When I was a little girl, my mother taught me my place in the Pinoy universe: I am a human being - but I must not mistake that as license to have dominion over sea and land - oh no! - we humans share the earth with a host of elemental and spiritual creatures who have as much right (or even more right) to be here.  My mother taught me the choreography of deference: take a submissive pose, crouch down a bit - head down - and audibly recite: "tabi po, tabi po" (please move aside, please move aside) every time I walk through a patch of grass, a garden path, or a wooded area. I must make it clear that I mean no disrespect and do not wish to accidentally hit (ma sagi) spirits living along the paths I pass through.

My mother also taught me to be mindful of that specific moment during the day when humankind's reign over the earth gives way to the reign of the spirits - this moment of transition can be "takip-silim" (when darkness covers the earth) or "agaw-dilim" (when the sky is being wrestled away from light and into the dark). I remember playing in the garden, watering plants, and practicing volleyball or gymnastics, until the sun begins to set - then, without fail, my mother would call me from inside the house with a sense of urgency, as though any second outside beyond the prescribed time frame, is a violation of an unspoken treaty between humankind and the spirit world. At 6 pm sharp, we would be gathered around the altar to pray the Angelus. It was my mother's way of protecting us with prayer, and she'd psychically cover us with a mantle of motherly protection to last us through the night.

I learned many other things: not to disturb a termite mound or ant hill to respect the "nuno sa punso" who lives there; not to point at anything when hiking in a forest - and to bite my pointing finger if I forget myself and happen to point at something; to make an offering of chicken blood from a white virgin hen when building any structure; to address a "territorial dispute" between humans and spirits by using incense, holy water, and salt as arsenal in staking my claim over a certain space. My mother equipped me with a set of skills not only for preventing conflict with spirits - but also for fighting malevolent spirits when a conflict has become unavoidable.

I sometimes resent my mother for planting fear in my overactive imagination. It made those moments when I had to live alone a rather scary experience. Of course when something fishy goes on, I am thankful for the extra skills my mother equipped me with, I am given a course of action to take even in the weirdest situations.  I always wondered whether I'd introduce my children to Pinoy spirits, and  how I'd do it in such a way that I don't spook them. I want to make sure my kids are in touch with their Pinoy roots, their language and culture, and the unique Pinoy world view on all things, including the spirit world...but I wanted it to be a healthy engagement.
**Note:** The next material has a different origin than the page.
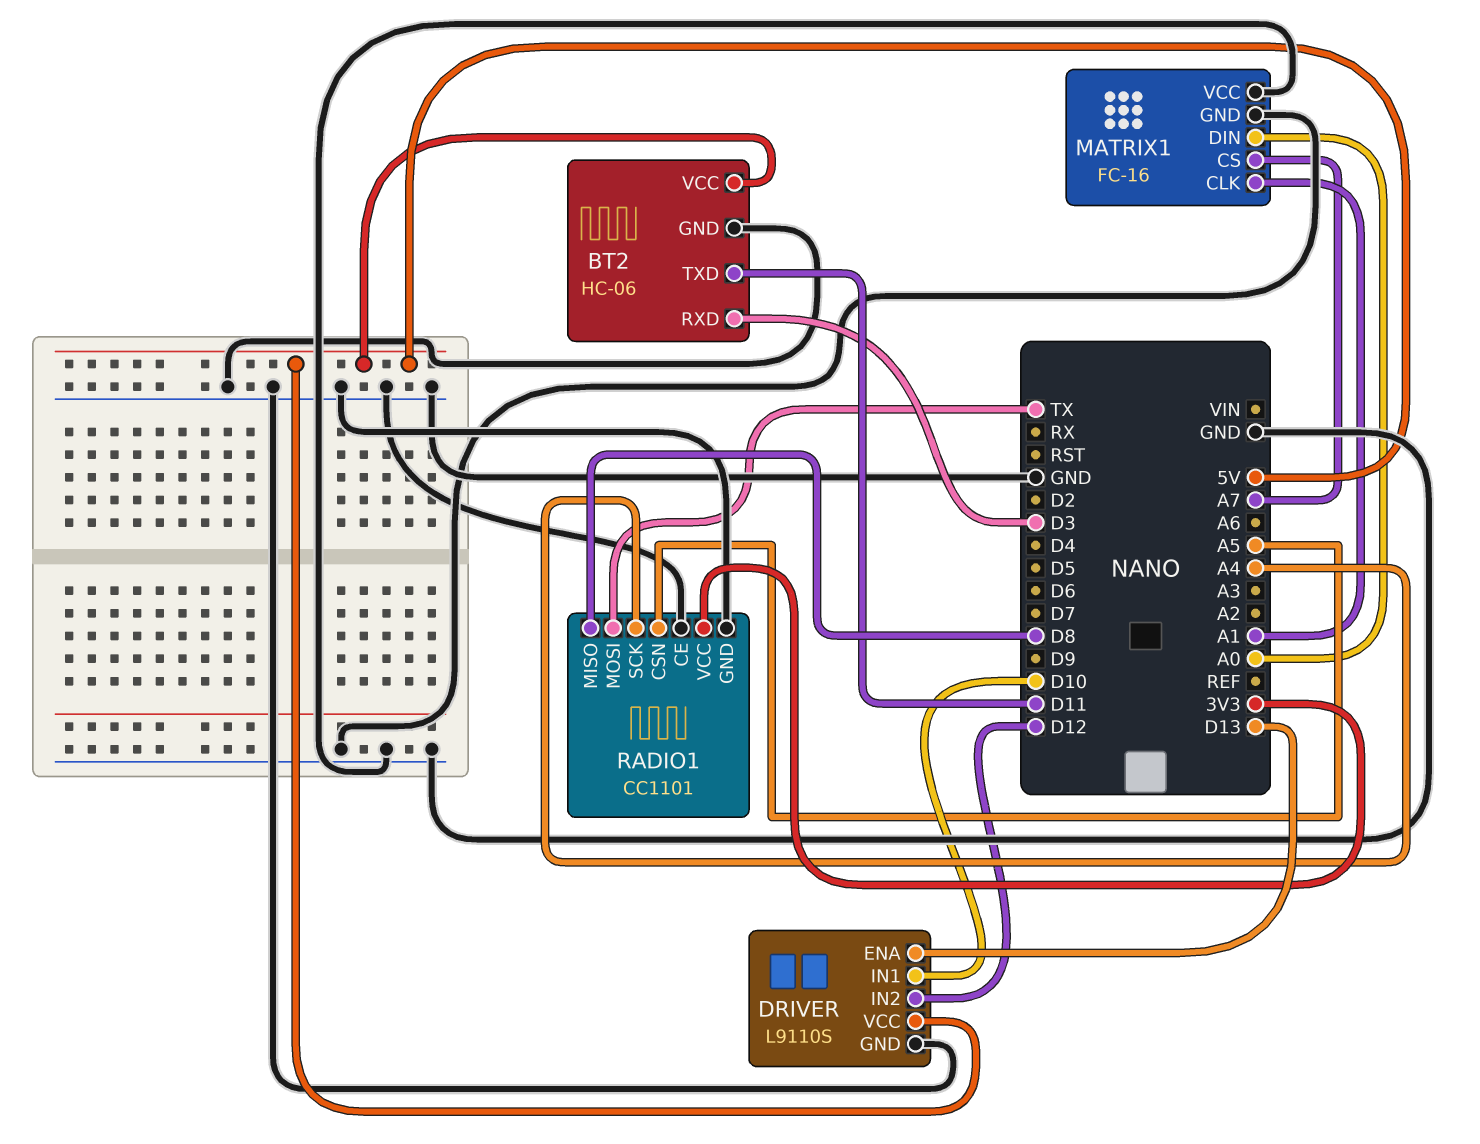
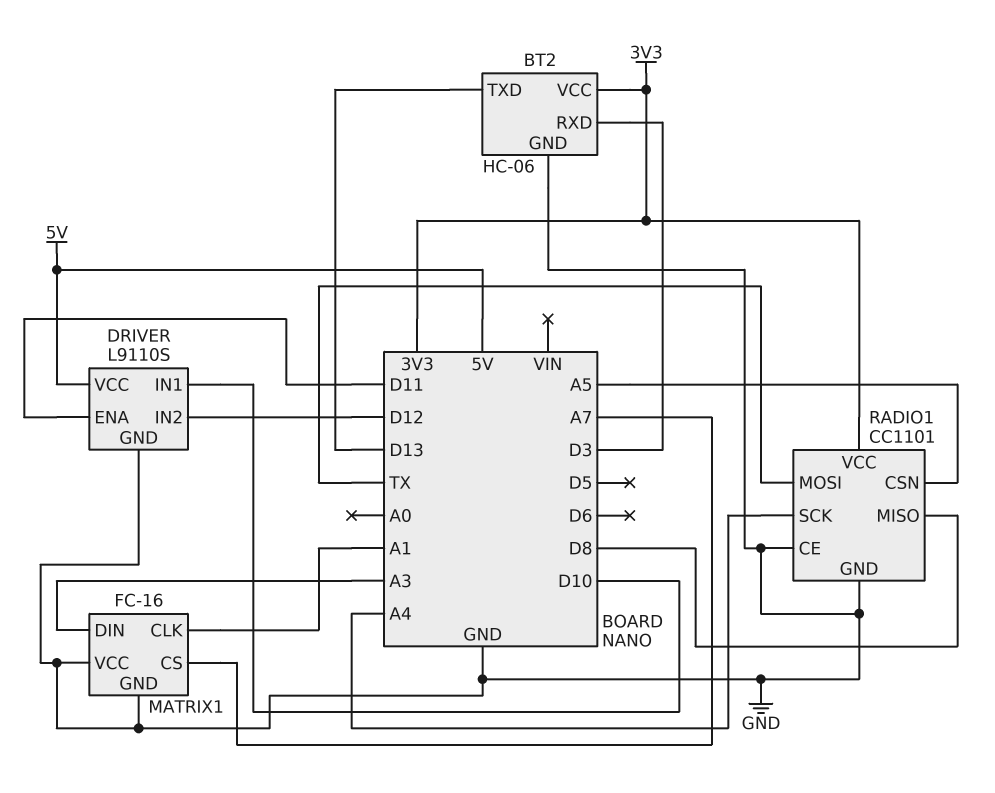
BT2 pin TXD: D11 -> D13
BT2 pin VCC: 5V -> 3V3
DRIVER pin ENA: D13 -> D11
MATRIX1 pin DIN: A0 -> A3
So when I saw the book "Mga Tambay sa Tabi-Tabi: Creatures of Philippine Folklore" published by Anvil and illustrated by artists from INK (Ilustrador ng Kabataan), I was excited! My Japanese friend Kanami was visiting me when we chanced upon the book at A Different Bookstore, and she graciously bought it as a gift for my daughter. What a great gift - it is now Narra's favorite book! Without scaring her too much, I am able to use the kid-friendly and witty illustrations to introduce her to the neighborhood aswang, mananaggal, kapre, white lady, tiktik, tiyanak, etc. in a humorous way.  The illustrations are very current - things like an ipod, a foot spa, and a jeepney make their appearance, making the creatures of folklore come to life in the contemporary urban setting.  I find it a great visual aid in helping me introduce my kids to the spirit world in a uniquely Pinoy way while keeping things fun and kid-friendly... what an awesome achievement! And at P195, it's value for money!